Not withstanding the fact the Internet is a great place to assemble for hysteria, #thedress is all the things people say it was and not at all because of the way our eyes and brains interpret information.

For a start there are technical issues with the image taken, it is subject to lighting issues – the white balance isn’t taken into account, which has a significant impact on the colours contained within an image, but who is going to know anything about that if they have never learned about it? There is also the issue of the various screens out there that people would have been viewing the dress on, making subtle but significant changes to what you see.

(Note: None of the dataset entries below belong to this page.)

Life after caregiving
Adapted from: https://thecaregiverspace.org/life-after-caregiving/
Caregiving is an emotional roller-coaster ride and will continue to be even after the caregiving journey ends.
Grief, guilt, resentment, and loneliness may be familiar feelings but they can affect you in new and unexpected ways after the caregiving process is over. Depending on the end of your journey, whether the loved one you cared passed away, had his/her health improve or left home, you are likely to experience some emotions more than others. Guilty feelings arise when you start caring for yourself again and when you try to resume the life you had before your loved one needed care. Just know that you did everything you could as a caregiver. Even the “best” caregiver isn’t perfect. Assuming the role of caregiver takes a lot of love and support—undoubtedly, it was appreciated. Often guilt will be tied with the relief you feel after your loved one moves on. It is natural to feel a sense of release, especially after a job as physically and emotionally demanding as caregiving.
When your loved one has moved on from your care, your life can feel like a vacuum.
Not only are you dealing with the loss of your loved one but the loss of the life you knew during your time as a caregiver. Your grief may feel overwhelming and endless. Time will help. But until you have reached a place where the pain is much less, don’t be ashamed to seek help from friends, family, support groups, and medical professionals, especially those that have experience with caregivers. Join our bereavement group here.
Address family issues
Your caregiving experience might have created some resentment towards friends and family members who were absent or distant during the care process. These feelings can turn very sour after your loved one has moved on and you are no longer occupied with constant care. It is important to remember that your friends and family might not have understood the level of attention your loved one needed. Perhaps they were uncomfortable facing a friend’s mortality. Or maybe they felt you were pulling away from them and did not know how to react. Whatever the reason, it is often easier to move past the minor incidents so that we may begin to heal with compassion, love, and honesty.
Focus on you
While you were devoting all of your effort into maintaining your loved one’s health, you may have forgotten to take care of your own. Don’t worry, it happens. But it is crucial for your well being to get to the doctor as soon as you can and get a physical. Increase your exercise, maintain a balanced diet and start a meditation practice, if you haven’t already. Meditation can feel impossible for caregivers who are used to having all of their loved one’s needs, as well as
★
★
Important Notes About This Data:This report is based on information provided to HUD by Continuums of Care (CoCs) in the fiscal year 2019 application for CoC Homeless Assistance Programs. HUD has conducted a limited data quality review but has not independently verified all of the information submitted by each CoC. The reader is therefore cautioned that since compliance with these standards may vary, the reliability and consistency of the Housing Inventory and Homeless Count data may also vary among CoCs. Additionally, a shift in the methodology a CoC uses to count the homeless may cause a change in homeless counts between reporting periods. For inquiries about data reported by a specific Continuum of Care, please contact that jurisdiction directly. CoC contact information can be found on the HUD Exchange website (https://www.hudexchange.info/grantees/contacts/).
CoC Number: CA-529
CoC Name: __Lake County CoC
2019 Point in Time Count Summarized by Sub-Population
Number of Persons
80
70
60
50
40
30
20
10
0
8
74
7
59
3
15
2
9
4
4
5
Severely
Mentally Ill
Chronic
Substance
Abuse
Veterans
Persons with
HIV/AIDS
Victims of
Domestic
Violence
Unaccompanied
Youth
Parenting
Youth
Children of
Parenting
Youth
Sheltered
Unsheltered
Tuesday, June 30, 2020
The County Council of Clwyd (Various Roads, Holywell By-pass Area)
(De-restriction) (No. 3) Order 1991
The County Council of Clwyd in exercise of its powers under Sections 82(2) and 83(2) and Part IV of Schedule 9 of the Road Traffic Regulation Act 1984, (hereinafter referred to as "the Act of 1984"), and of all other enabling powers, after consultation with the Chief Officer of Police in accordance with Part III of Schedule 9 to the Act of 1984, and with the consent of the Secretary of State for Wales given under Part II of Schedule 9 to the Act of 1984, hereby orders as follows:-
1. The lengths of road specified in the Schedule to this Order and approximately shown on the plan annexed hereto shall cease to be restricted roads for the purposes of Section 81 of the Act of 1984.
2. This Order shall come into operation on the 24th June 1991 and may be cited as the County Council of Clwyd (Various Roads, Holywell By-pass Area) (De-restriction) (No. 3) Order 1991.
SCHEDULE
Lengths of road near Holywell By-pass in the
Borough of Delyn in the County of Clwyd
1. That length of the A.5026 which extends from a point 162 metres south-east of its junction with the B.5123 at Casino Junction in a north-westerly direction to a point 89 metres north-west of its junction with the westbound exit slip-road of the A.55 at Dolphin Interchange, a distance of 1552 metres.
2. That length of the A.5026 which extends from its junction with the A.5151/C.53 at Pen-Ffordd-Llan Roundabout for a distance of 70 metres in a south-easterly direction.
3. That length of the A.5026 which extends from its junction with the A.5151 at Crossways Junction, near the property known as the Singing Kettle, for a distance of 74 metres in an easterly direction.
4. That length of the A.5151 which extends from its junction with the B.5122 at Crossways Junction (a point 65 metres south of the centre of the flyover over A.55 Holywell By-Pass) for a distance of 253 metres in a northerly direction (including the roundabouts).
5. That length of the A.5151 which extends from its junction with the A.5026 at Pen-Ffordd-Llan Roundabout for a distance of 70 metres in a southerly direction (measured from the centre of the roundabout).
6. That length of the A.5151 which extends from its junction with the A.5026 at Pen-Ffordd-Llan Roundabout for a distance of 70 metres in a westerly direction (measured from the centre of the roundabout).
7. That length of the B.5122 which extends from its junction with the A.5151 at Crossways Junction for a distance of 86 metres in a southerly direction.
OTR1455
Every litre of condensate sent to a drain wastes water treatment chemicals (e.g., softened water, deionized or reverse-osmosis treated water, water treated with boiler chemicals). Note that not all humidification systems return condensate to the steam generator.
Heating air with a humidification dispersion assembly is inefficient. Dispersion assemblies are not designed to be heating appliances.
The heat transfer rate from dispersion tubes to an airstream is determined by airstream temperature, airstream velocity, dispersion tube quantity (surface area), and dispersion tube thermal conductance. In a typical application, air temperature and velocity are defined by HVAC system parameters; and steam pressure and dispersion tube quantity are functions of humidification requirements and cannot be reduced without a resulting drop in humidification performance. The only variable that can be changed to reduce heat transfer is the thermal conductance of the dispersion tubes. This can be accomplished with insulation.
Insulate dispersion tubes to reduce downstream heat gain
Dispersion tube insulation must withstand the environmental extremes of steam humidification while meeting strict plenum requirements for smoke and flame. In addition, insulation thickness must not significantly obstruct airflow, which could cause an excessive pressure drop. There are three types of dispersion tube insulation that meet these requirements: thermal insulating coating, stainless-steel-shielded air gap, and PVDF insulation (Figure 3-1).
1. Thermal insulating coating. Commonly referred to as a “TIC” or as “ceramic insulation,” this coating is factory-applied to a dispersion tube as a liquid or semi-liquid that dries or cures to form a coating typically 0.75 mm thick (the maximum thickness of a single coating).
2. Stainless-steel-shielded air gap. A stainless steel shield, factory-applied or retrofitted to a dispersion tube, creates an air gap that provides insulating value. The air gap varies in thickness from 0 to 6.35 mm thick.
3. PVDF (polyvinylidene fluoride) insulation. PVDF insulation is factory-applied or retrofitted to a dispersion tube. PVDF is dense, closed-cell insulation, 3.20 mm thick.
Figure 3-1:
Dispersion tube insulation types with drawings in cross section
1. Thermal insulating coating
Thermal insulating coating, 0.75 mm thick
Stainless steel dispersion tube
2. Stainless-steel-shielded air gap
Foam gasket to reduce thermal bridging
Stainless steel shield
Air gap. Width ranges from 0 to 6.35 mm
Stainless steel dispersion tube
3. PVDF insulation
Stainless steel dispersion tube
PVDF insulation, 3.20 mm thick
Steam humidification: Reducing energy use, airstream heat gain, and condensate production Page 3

Then there is the actual light spectrum and the tiny band which we can see. Millions of colours or variations from a simple set of prime colours we learn about, a handful of names to describe them and our eyes work with red and green (maybe blue too?) The restrictions on our ability to define the colours we see then impacts our ability to reconcile what is there versus what we see.
Which brings me on to my favourite part of all of this; we only see 10% of what’s in front of us and our brains make up the rest using its experience. This is why eye-witness reports are not always reliable and why someone in a gorilla suit can walk across a stage and no one sees him. We can override what see with what we think is there, or by what we think should be there.
For the record, after plugging back deep into the Matrix, I thought it looked gold and blue, but may have been black and white on the assumption the image taken was influenced by the camera settings.
Here another dress that suffered the question of ‘what colour is it?’

Other memes from the Internet over #thedress.


Now if only we can get people to care about and debate issues that are really affecting us with the passion shown over this dress the world might start to see some real change.